▼

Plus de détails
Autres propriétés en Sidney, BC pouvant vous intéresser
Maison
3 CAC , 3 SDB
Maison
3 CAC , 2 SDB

▲

TASK:
Copy every line of the records above word for word, in the same order.

FINISHED EXERCISE:
Plus de détails
Autres propriétés en Sidney, BC pouvant vous intéresser
Maison
3 CAC , 3 SDB
Maison
3 CAC , 2 SDB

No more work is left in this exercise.